Sarah, also check if APS is properly adjusting for transmission losses when calculating coincident demand. MLGW had an issue where they were applying loss factors incorrectly for transmission-level coincident peaks, which shifted the effective peak timing and inflated customer demand charges. The coincident peak methodology should account for line losses between the generation source and customer location, especially for large industrial loads.
Out here with Rocky Mountain Power, we learned that coincident demand calculations can vary significantly based on how the utility defines their "system." Some use generation peaks, others use transmission import peaks, and some use local distribution peaks. Each methodology produces different peak timing and different customer coincident demand charges. The tariff language usually specifies which system they're supposed to use, but billing departments don't always implement it correctly.

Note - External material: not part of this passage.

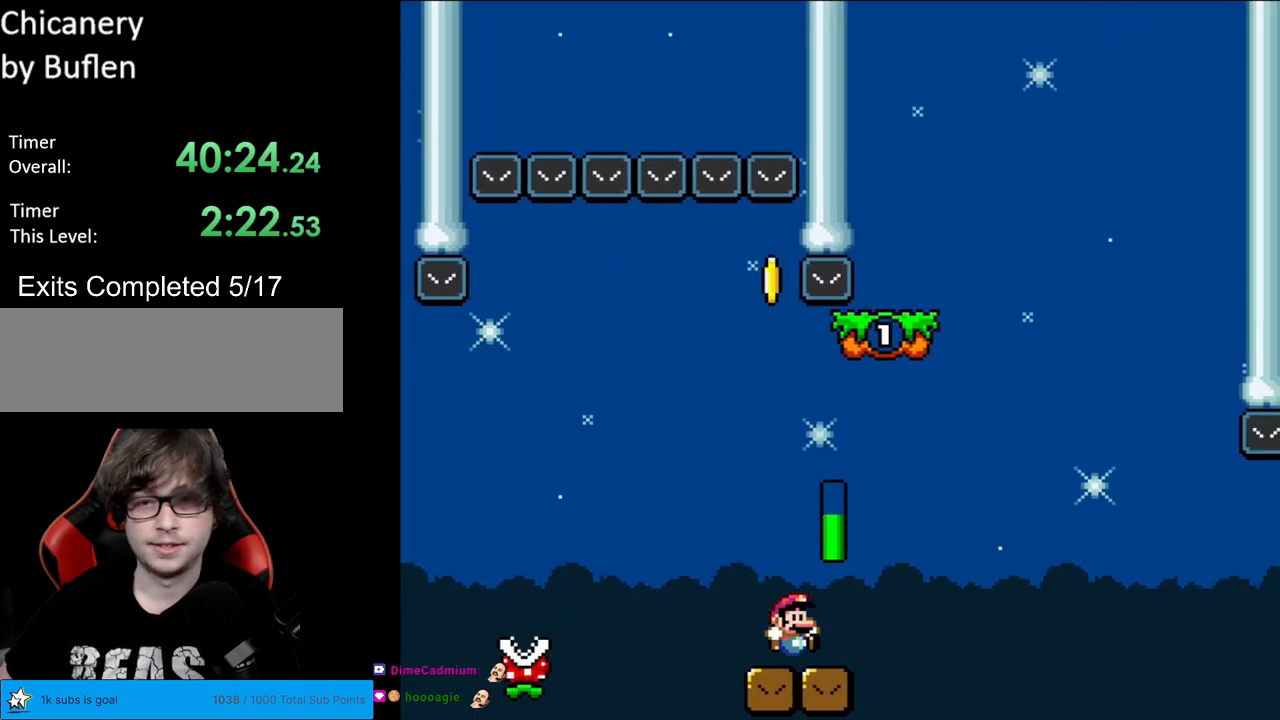
{"buttons": ["B", "Y", "DPAD_LEFT"], "events": [[67, "B", "down"], [200, "DPAD_RIGHT", "up"], [217, "DPAD_UP", "down"], [233, "DPAD_LEFT", "down"], [283, "DPAD_LEFT", "up"], [300, "DPAD_RIGHT", "down"], [300, "DPAD_UP", "up"], [400, "DPAD_RIGHT", "up"], [433, "DPAD_LEFT", "down"]]}
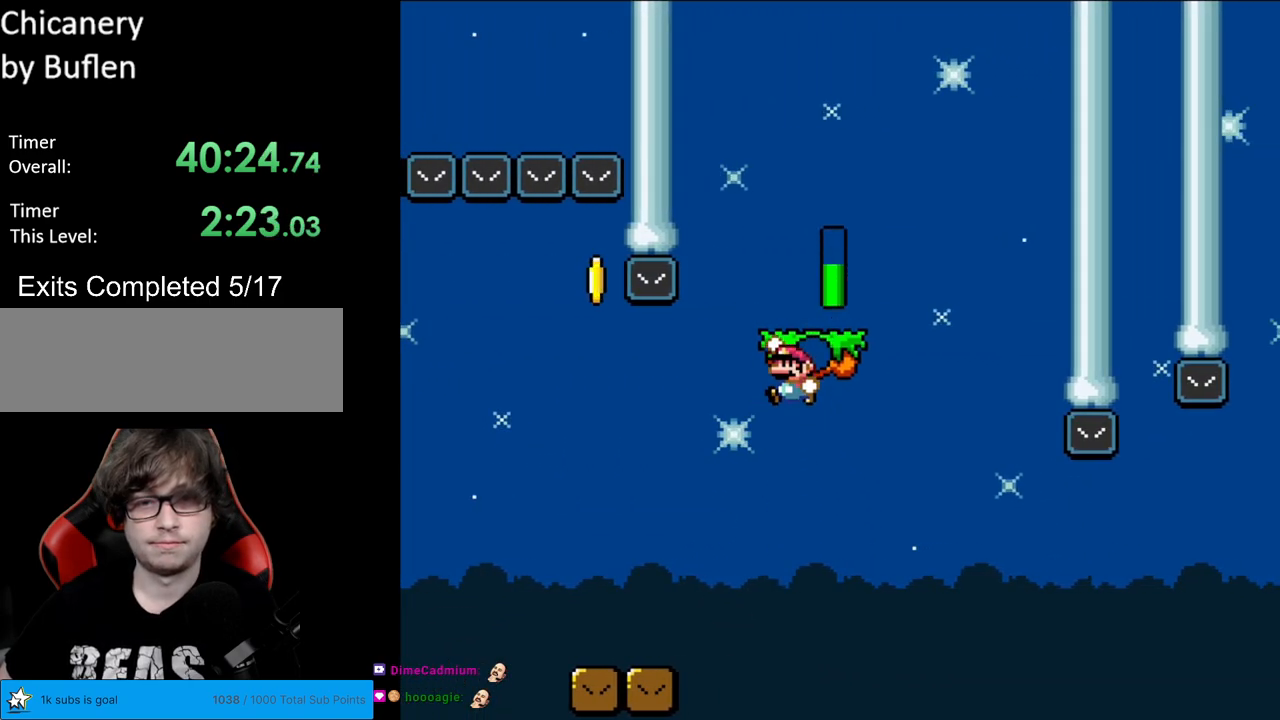
{"buttons": ["Y", "DPAD_RIGHT"], "events": [[50, "DPAD_LEFT", "up"], [50, "DPAD_RIGHT", "down"], [217, "DPAD_RIGHT", "up"], [233, "DPAD_UP", "down"], [250, "DPAD_LEFT", "down"], [250, "DPAD_UP", "up"], [317, "DPAD_LEFT", "up"], [367, "B", "up"], [367, "DPAD_RIGHT", "down"]]}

Connie makes a good point about system definition. Georgia Power down here in Savannah has had similar issues where their billing system was programmed to use the wrong peak identification methodology. Schedule PL customers were getting charged based on Southern Company regional peaks instead of local Georgia Power system peaks. The timing difference was significant - sometimes 2-3 hours apart - creating massive billing errors for large industrial customers.
Sarah, definitely push for the raw system load data from APS. Duke Energy here in Charlotte initially claimed they couldn't provide system peak data due to "confidentiality" but eventually released it after we escalated through regulatory channels. The data showed their billing system was using estimated peaks instead of actual real-time system data. Once we proved the discrepancy, Duke corrected the methodology and issued significant refunds to affected customers.
Update: APS provided their system load data and confirmed they're using CAISO regional transmission peaks instead of local APS distribution system peaks for coincident demand billing. This appears to contradict their Schedule E-32 tariff language which specifies "APS system peak demand." I've drafted a formal billing dispute citing the tariff language and requesting recalculation using actual APS local system peaks. The potential refund could be substantial given the timing differences we've identified.
Excellent work Sarah! This is exactly the kind of detailed tariff analysis that saves clients serious money. Black Hills Energy up here had a similar tariff interpretation issue where "system peak" was being applied incorrectly. The regulatory commission ultimately ruled in favor of the customer interpretation and required the utility to use local system data instead of regional transmission data. Document everything and be prepared to escalate to the Arizona Corporation Commission if APS won't voluntarily correct their methodology.
This case highlights why interval data analysis is so critical for large demand customers. The difference between regional transmission peaks and local distribution peaks can be enormous - both in timing and financial impact. Dominion Energy had to revise their coincident demand methodology for several large industrial customers after we proved their billing system was using the wrong peak identification criteria. Keep us posted on how APS responds to your dispute.
Sarah, this is an outstanding example of how detailed interval data analysis can uncover major billing errors. The $847,000 annual impact makes this worth fighting all the way to the commission if necessary. Here in Memphis, we've seen similar cases where utilities misinterpret their own tariff language around coincident demand calculations. The key is proving that their billing methodology doesn't match the tariff requirements. APS should voluntarily correct this once they realize the tariff compliance issue, but be prepared for a long fight if they dig in their heels.